The dominant work in the exhibition is a film documentation of English’s acclaimed solo performance ‘Plato’s Chair’, filmed in 1983 at artist-run organisation The Western Front in Vancouver. At just under 86 minutes long, it requires commitment from the gallery audience and indeed the exhibition as a whole seeks a substantial investment of time in order to view each work in its entirety. For those prepared to make this effort, a rich seam of language and ideas awaits.
English has been a key figure in performance since the 1970s; writing, directing and performing her own works internationally. ‘Plato’s Chair’ is improvised around a basic set of points: a “morass of ideas” including the sublime, death, the soul, the void, pleasure, art and the theatre. English’s elliptical monologue is both punctuated and disrupted by snippets of music from Georges Bizet’s opera ‘Carmen’, and by her metrical breathing, dance interludes and often absurd or humorous performed actions. English cannily deconstructs conventions of theatre, art and dialogue in a search for understanding and an appraisal of language.
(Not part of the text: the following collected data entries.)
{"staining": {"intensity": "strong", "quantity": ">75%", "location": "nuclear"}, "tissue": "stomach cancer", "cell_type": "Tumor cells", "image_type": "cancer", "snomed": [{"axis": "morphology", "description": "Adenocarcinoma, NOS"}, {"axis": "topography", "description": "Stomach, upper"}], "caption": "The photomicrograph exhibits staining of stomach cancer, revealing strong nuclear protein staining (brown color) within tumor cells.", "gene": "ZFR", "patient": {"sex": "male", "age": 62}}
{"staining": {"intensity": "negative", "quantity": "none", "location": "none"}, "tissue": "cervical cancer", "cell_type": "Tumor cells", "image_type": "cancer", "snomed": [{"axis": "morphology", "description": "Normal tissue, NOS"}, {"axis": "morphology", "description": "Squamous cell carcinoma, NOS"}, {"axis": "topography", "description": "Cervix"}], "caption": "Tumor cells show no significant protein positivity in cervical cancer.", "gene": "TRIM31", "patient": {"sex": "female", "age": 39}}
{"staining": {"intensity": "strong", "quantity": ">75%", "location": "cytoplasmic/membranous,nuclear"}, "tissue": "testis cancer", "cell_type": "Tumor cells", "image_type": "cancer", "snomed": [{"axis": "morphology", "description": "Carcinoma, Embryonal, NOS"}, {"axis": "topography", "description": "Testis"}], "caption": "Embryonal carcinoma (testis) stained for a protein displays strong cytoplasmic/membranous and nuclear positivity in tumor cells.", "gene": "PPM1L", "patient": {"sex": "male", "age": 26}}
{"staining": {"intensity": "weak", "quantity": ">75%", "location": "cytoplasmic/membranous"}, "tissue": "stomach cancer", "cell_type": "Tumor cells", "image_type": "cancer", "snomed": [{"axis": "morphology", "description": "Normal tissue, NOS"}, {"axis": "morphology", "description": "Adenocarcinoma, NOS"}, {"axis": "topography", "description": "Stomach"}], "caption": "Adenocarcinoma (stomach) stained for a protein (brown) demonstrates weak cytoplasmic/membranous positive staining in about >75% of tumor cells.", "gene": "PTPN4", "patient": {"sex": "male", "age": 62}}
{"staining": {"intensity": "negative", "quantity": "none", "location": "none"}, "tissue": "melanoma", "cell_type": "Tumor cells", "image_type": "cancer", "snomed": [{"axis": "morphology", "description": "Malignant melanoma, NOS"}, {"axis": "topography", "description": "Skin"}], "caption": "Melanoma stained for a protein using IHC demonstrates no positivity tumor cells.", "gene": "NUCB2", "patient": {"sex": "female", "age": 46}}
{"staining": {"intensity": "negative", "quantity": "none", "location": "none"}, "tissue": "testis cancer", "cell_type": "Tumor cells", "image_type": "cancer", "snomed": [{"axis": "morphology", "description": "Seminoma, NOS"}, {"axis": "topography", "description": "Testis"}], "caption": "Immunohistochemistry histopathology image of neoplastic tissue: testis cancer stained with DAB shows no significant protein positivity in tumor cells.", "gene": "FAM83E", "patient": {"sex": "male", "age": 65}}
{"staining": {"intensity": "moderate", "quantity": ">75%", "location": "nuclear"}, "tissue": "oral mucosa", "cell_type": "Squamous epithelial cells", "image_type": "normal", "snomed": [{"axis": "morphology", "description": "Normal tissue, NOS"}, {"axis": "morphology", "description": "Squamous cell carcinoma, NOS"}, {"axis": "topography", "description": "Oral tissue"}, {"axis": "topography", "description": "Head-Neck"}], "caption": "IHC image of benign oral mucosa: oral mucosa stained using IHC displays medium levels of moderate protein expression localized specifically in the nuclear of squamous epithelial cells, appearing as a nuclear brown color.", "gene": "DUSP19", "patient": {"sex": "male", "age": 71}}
Abri de Swardt’s film ‘I’ll never wear sunglasses again’ (2014) is an imaginary exchange between the late artists Derek Jarman, Felix Gonzalez-Torres and Paul Thek, who all tragically died from AIDS related illness. The philosophical void is here transposed into a digital limbo, in which the starkly almost-naked figures of Jarman, Gonzalez-Torres and Thek converse in a blank white nothingness that brings to mind Jarman’s “queer white”1. Digitally collaged props float over the figures in a tenuous link to the world of objects. The disjointed logic and fragmented dialogue of dreams occurs in a sequence of surreal encounters that contemplate life, death, poetry and the vulnerability of the body amidst the discomfort and white noise of a fictional, virtual unreality.
Projected alternately with de Swardt’s film is Charles’ study of a different type of digital entity, ‘Fragments on Machines’ (2013). The title of the film is a reference to Karl Marx’s manuscript ‘Grundrisse’ and is an unveiling of the humming heart of modern day capitalism: the server. The film is a journey through the urban cityscape of New York and its glossy Art Deco buildings to a backstage underworld of cables and machines. The slick, ornate exteriors of the buildings housing these super servers for multinational companies belie an abject labyrinth of computer equipment, maintained by drone-like workers and vulnerable to threat from nature’s elements. In contrast to the other two works in the exhibition, the focus here is on the phantom dialogues generated and eroded by machines, data and the internet.
In these times of increasing political and social disparity, it feels particularly relevant to consider the concept of ‘the political space between us’ and the role and effectiveness of dialogue within it. ‘Men Gather, in Speech…’ makes an imaginative and thought-provoking attempt to do so.